__Task to carry out__
Print all the data below exactly, without images.

__Supplied records__
▼

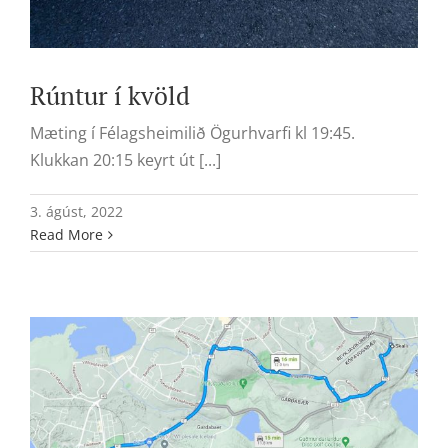
Rúntur í kvöld
Mæting í Félagsheimilið Ögurhvarfi kl 19:45.
Klukkan 20:15 keyrt út [...]
3. ágúst, 2022
Read More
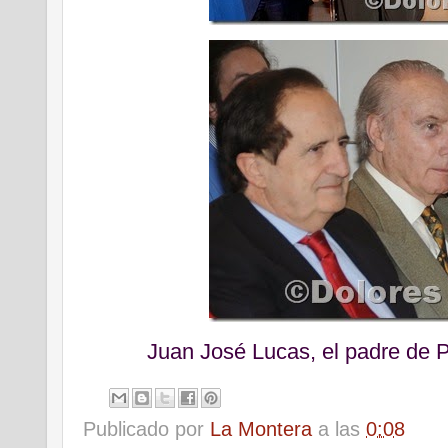
Juan José Lucas, el padre de P
Publicado por
La Montera
a las
0:08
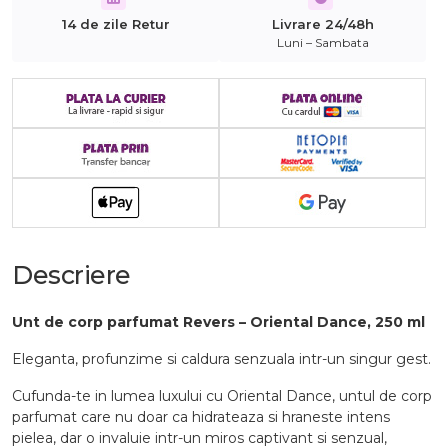
14 de zile Retur
Livrare 24/48h
Luni – Sambata
Descriere
Unt de corp parfumat Revers – Oriental Dance, 250 ml
Eleganta, profunzime si caldura senzuala intr-un singur gest.
Cufunda-te in lumea luxului cu Oriental Dance, untul de corp
parfumat care nu doar ca hidrateaza si hraneste intens
pielea, dar o invaluie intr-un miros captivant si senzual,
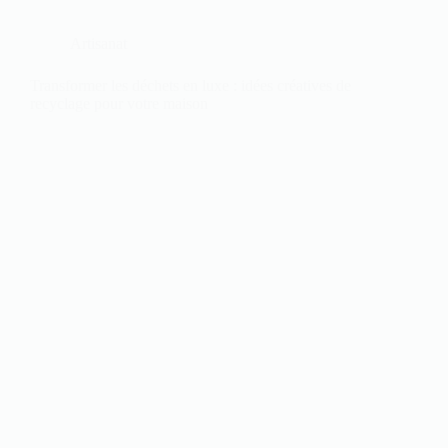
Artisanat
Transformer les déchets en luxe : idées créatives de
recyclage pour votre maison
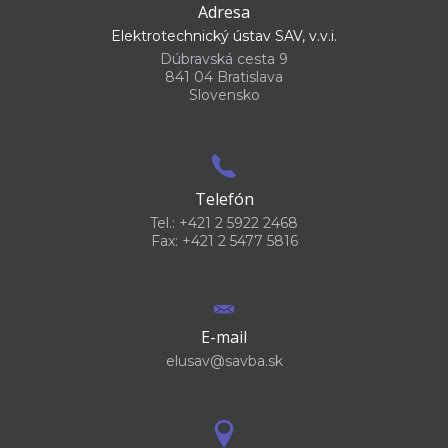
Adresa
Elektrotechnický ústav SAV, v.v.i.
Dúbravská cesta 9
841 04 Bratislava
Slovensko
Telefón
Tel.: +421 2 5922 2468
Fax: +421 2 5477 5816
E-mail
elusav@savba.sk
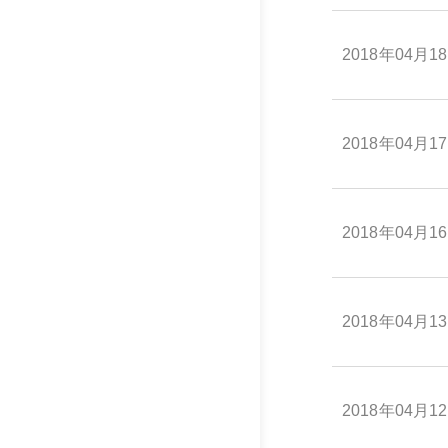
2018年04月1
2018年04月1
2018年04月1
2018年04月1
2018年04月1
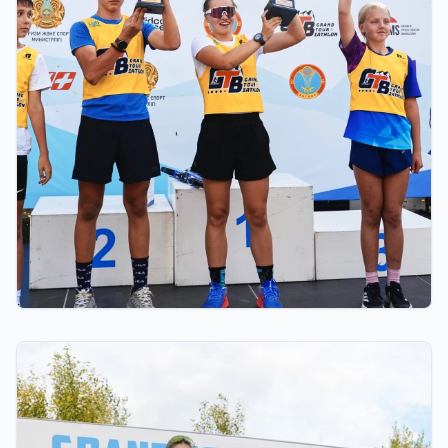
03.08.2026 17:00
ФИНАЛ: АСТАНАДА GRAND TOUR BIATHLON
ҚОРЫТЫНДЫ КЕЗЕҢІ ӨТЕДІ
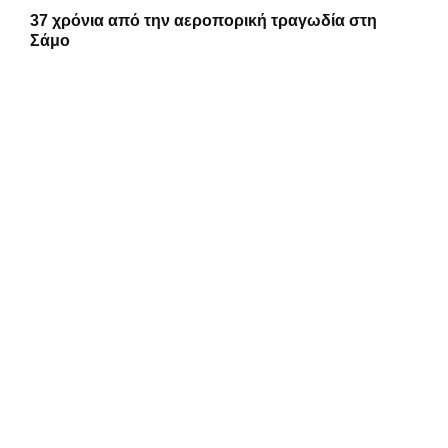
37 χρόνια από την αεροπορική τραγωδία στη
Σάμο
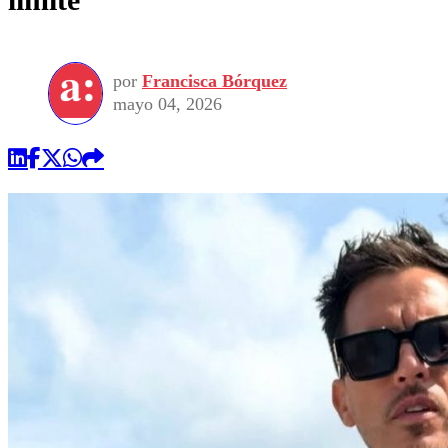
por
Francisca Bórquez
mayo 04, 2026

▲

__Solution for this exercise__
Rúntur í kvöld
Mæting í Félagsheimilið Ögurhvarfi kl 19:45.
Klukkan 20:15 keyrt út [...]
3. ágúst, 2022
Read More
Juan José Lucas, el padre de P
Publicado por
La Montera
a las
0:08
14 de zile Retur
Livrare 24/48h
Luni – Sambata
Descriere
Unt de corp parfumat Revers – Oriental Dance, 250 ml
Eleganta, profunzime si caldura senzuala intr-un singur gest.
Cufunda-te in lumea luxului cu Oriental Dance, untul de corp
parfumat care nu doar ca hidrateaza si hraneste intens
pielea, dar o invaluie intr-un miros captivant si senzual,
Artisanat
Transformer les déchets en luxe : idées créatives de
recyclage pour votre maison
Adresa
Elektrotechnický ústav SAV, v.v.i.
Dúbravská cesta 9
841 04 Bratislava
Slovensko
Telefón
Tel.: +421 2 5922 2468
Fax: +421 2 5477 5816
E-mail
elusav@savba.sk
2018年04月1
2018年04月1
2018年04月1
2018年04月1
2018年04月1
03.08.2026 17:00
ФИНАЛ: АСТАНАДА GRAND TOUR BIATHLON
ҚОРЫТЫНДЫ КЕЗЕҢІ ӨТЕДІ
37 χρόνια από την αεροπορική τραγωδία στη
Σάμο
por
Francisca Bórquez
mayo 04, 2026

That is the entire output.